Deletion of pregnancy-associated plasma protein-A (PAPP-A) is one of a number of genetic alterations that have been used to produced lineages of long-lived mice. For researchers interested in translating this sort of discovery into treatments that might modestly slow human aging, an important question is whether the mice live longer because this alteration was present throughout development and childhood, or whether the effects on life span are determined over the course of adult life. Only in the latter case would researchers be able to proceed with any confidence to work on the basis for a human treatment. To further investigate the basis for enhanced longevity in mice lacking PAPP-A, researchers have now used a form of gene therapy to delete PAPP-A in adult mice, an approach we should expect to see applied in the years ahead to all of the genetic approaches that extend life in mice. Here, they report on the results.
To date, the only known function of pregnancy-associated plasma protein-A (PAPP-A) is to enhance local insulin-like growth factor (IGF) availability for receptor activation through cleavage of inhibitory IGF binding proteins. As reduced IGF signaling has been shown to increase life span in a wide variety of species, we postulated that loss of PAPP-A would suppress IGF receptor signaling and extend life span. This was proven true in that both male and female PAPP-A knockout (KO) mice lived significantly longer than their wild-type littermates. The PAPP-A KO mice were also resistant to the development of several age-related diseases, such as atherosclerosis.
However, these mice were generated through homologous recombination in embryonic stem cells. To distinguish the impact of PAPP-A deficiency in the adult from that during fetal and early postnatal development, we developed a mouse model suitable for tamoxifen (Tam)-inducible, Cre recombinase-mediated excision of the PAPP-A gene. In an atherosclerosis-prone mouse model, Tam administration in adult mice inhibited established atherosclerotic plaque progression by 70%. In this study, we sought to answer the question of whether conditional reduction of PAPP-A gene expression in adult mice would result in extended life span.
Female mice homozygous for floxed PAPP-A (fPAPP-A) and either positive (pos) or negative (neg) for Tam-Cre were used in the life span study. fPAPP-A/neg and fPAPP-A/pos mice had similar weights at the start of the experiment and showed equivalent weight gain up to 17 months of age. We found that fPAPP-A/pos mice had a significant extension of life span. The median life span was increased by 21% for fPAPP-A/pos compared to fPAPP-A/neg mice. Mortality in life span quartiles indicates that the proportion of deaths of fPAPP-A/pos mice were lower than fPAPP-A/neg mice at young adult ages and higher than fPAPP-A/neg mice at older ages. This study is the first to show that downregulation of PAPP-A expression in adult mice can significantly extend life span.

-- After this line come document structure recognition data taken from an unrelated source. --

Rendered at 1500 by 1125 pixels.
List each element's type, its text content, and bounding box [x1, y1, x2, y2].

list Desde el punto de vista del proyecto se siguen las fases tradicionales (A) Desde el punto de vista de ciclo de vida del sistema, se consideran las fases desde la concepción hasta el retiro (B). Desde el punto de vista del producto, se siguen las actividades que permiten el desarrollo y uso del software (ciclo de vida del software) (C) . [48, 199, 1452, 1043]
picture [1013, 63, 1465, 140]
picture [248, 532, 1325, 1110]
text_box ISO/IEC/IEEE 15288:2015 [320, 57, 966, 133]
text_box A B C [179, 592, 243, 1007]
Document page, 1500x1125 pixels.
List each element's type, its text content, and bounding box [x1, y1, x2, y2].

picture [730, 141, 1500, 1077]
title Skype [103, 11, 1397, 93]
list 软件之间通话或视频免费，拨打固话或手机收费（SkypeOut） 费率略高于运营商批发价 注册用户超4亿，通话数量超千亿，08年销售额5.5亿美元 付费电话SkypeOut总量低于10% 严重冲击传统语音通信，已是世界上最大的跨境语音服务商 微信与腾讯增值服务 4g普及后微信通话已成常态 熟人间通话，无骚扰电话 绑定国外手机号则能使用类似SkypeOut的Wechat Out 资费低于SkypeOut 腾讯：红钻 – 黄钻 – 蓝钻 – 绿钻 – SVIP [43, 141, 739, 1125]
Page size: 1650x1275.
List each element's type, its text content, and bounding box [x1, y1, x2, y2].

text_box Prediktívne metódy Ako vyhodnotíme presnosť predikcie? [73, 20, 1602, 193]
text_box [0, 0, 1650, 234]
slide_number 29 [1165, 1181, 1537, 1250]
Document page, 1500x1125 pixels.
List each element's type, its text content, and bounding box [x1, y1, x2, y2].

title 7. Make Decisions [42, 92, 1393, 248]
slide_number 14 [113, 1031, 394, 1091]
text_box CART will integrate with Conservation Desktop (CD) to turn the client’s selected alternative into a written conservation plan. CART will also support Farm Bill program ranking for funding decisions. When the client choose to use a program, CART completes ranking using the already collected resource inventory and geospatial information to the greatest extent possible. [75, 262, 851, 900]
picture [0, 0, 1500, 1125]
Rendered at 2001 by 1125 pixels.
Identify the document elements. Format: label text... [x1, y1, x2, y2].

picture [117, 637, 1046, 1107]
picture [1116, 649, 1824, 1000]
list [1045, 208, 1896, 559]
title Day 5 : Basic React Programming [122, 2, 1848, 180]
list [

Importantly, this beneficial longevity phenotype is distinct from the dwarfism of long-lived PAPP-A KO, Ames dwarf, Snell dwarf and growth hormone receptor (GHR) KO mice with germ-line mutations. Thus, downregulation of PAPP-A expression joins other treatment regimens, such as resveratrol, rapamycin and dietary restriction, which can extend life span when started in mice as adults. In a recent study, inducible knockdown of the GHR in young adult female mice increased maximal, but not median, life span. Tissue-specific PAPP-A KO models would provide insight into the tissues and organs that contribute to extended life span and healthspan.